附上详注正解一则：

/**
 * date.c
 * POJ 1061
 * Created by ************ on 04/15/2013.
 * --------------------------------------
 * Mathematics (number theory).
 */

#include <stdio.h>
#include <stdlib.h>
#include <string.h>
#include <stdbool.h>
#include <assert.h>

typedef long long arith_t; // arithmetic type

static inline arith_t linear_congruence_equation_solver(arith_t a, arith_t b,
                                                        arith_t n);
static arith_t gcd(arith_t x, arith_t y);
static void bezout(arith_t x, arith_t y, arith_t *u, arith_t *v);
static arith_t inverse(arith_t a, arith_t n);

int main(int argc, const char *argv[]) {

    arith_t x, y, m, n, l;
    scanf("%lld %lld %lld %lld %lld\n", &x, &y, &m, &n, &l);
    
    // x + m t = y + n t (mod l)
    // (m - n) t = y - x (mod l)
    // we have x != y
    if (m == n) {
        printf("Impossible\n");
    } else {
        arith_t t = linear_congruence_equation_solver(m - n, y - x, l);
        if (t == 0) {
            printf("Impossible\n");
        } else {
            printf("%lld\n", t);
        }
    }
    
    return 0;
}

/**
 * Solves the congruence equation
 *     a x = b (mod n)
 * and returns the minimal positive solution.

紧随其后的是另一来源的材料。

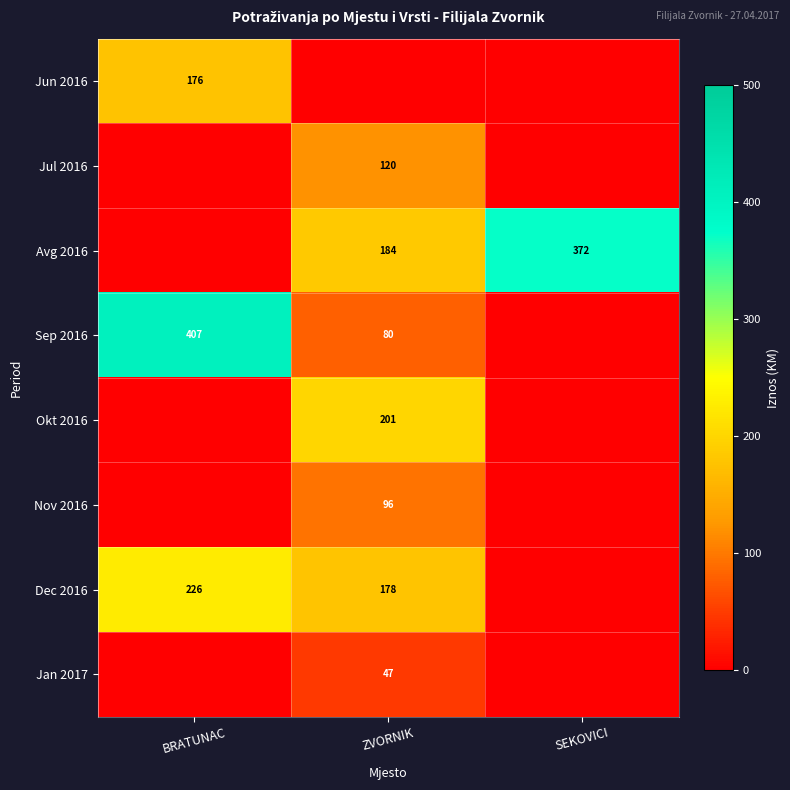

The Sep 2016 series shows 180 at BRATUNAC. True or false?

False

If there is no solution, 0 is
 * returned.
 *
 * Requirements:
 * a != 0, b != 0, n > 0.
 *
 * Algorithm:
 * First, let a be positive (if not, negate both a and b). Next, let b be
 * in the range [1, n-1] (taking positive remainder).
 *
 * Then, reduce a and n to coprime. Let
 *     g = gcd(a, n).
 * If g does not divide b, no solution (return 0). Otherwise we get
 *     a0 = a/g, b0 = b/g, n0 = n/g
 *     a0 x = b0 (mod n0).
 * Then we get the inverse x0 = a0^{-1} (mod n0) (x0 is gauranteed to be
 * positive by function inverse), so the general solution is
 *     x = x0 * b0 (mod n0),
 * and the minimal positive solution is
 *     (x0 * b0) % n0.
 */
static inline arith_t
linear_congruence_equation_solver(arith_t a, arith_t b, arith_t n) {
    if (a < 0) {
        a = -a;
        b = -b;
    }
    b = (b % n + n) % n;
    arith_t g = gcd(a, n);
    if (b % g != 0) {
        return 0;
    }
    arith_t a0 = a / g;
    arith_t b0 = b / g;
    arith_t n0 = n / g;
    arith_t x0 = inverse(a0, n0);
    return (x0 * b0) % n0;
}

/**
 * Greatest common divisor.
 *
 * Requirement:
 * x > 0, y > 0.
 */
static arith_t
gcd(arith_t x, arith_t y) {
    if (x % y == 0) {
        return y;
    } else {
        return gcd(y, x % y);
    }
}

/**
 * Given coprime x and y, calculate u and v for the Bezout formula:
 *     u x + v y = 1.
 *
 * Requirements:
 * x > 0, y > 0
 * return value satisfies: -y < u < y, and v depending on u
 *
 * Algorithm:
 * Euclidean algorithm.
 * If y == 1, let {u = 1, y = 1 - x}, return {u, v};
 * If y > 1, let
 *     y = x0
 *     x = q y + y0
 * and by recursion
 *     u0 x0 + v0 y0 = 1,
 * then
 *     u0 y + v0 (x - q y) = 1,
 * namely
 *     v0 x + (u0 - q v0) y = 1.
 * Therefore, let
 *     u = v0 % y (C div, with positive/negative/0 remainder)
 * we have -y < u < y, and let
 *     v = (1 - u x) / y
 * consequently. We return {u, v} at last.
 */
static void
bezout(arith_t x, arith_t y, arith_t *u, arith_t *v) {
    if (y == 1) {
        *u = 1;
        *v = 1 - x;
        return;
    }
    arith_t x0 = y;
    arith_t y0 = x % y;
    arith_t u0, v0;
    bezout(x0, y0, &u0, &v0);
    *u = v0 % y;
    *v = (1 - (*u) * x) / y;
    return;
}

/**
 * Calculates the inverse of a in modulo n, namely,
 *     a^{-1} (mod n).
 *
 * Requirement:
 * gcd(a, n) = 1.
 * return value satisfies: 1 <= a^{-1} <= n-1.
 */
static arith_t
inverse(arith_t a, arith_t n) {
    arith_t u, v;
    bezout(a, n, &u, &v);
    // u is guaranteed to satisfy
    //     -n < u < n
    // by bezout.
    // we need to get the positive remainder:
    return (u + n) % n;
}